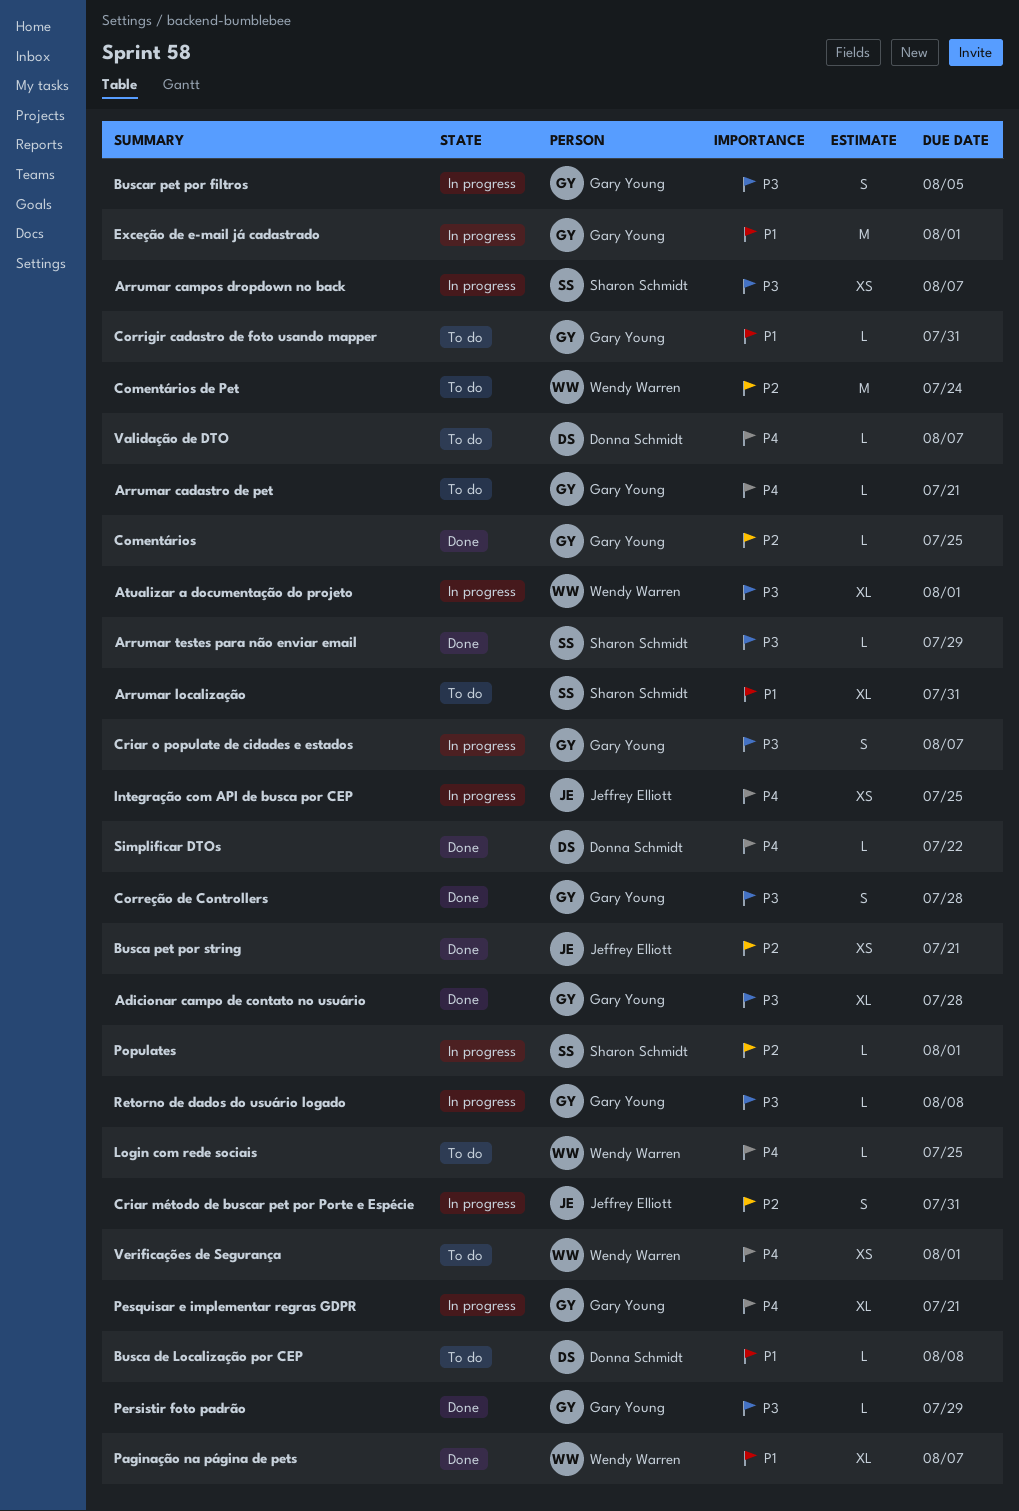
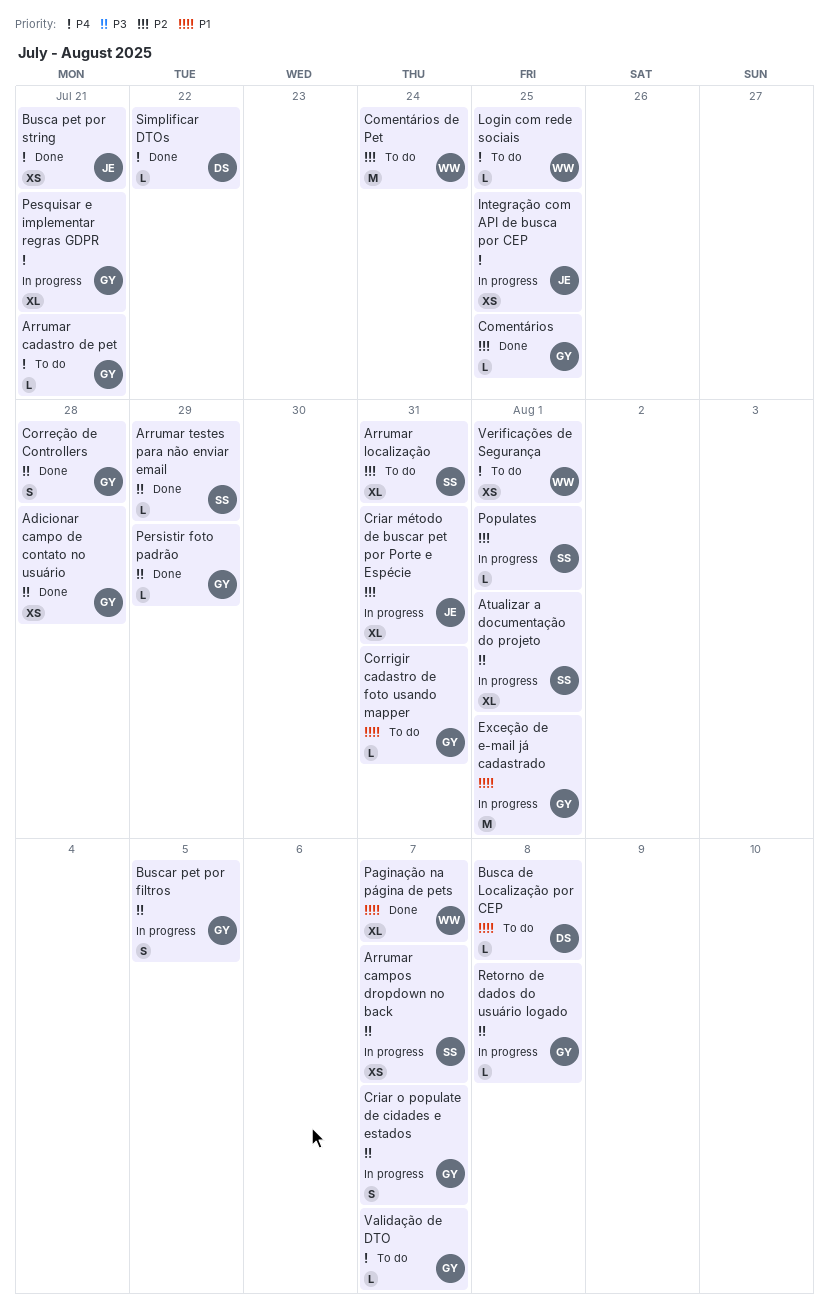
Adicionar campo de contato no usuário, estimate: XL -> XS
Arrumar localização, priority: P1 -> P2
Atualizar a documentação do projeto, owner: Wendy Warren -> Sharon Schmidt
Busca pet por string, priority: P2 -> P4
Criar método de buscar pet por Porte e Espécie, estimate: S -> XL
Validação de DTO, owner: Donna Schmidt -> Gary Young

- [TASK PROMPT] Set the entries down again exactly. Do not include the images.

- [WRITTEN ANSWER]
Adicionar campo de contato no usuário, estimate: XL -> XS
Arrumar localização, priority: P1 -> P2
Atualizar a documentação do projeto, owner: Wendy Warren -> Sharon Schmidt
Busca pet por string, priority: P2 -> P4
Criar método de buscar pet por Porte e Espécie, estimate: S -> XL
Validação de DTO, owner: Donna Schmidt -> Gary Young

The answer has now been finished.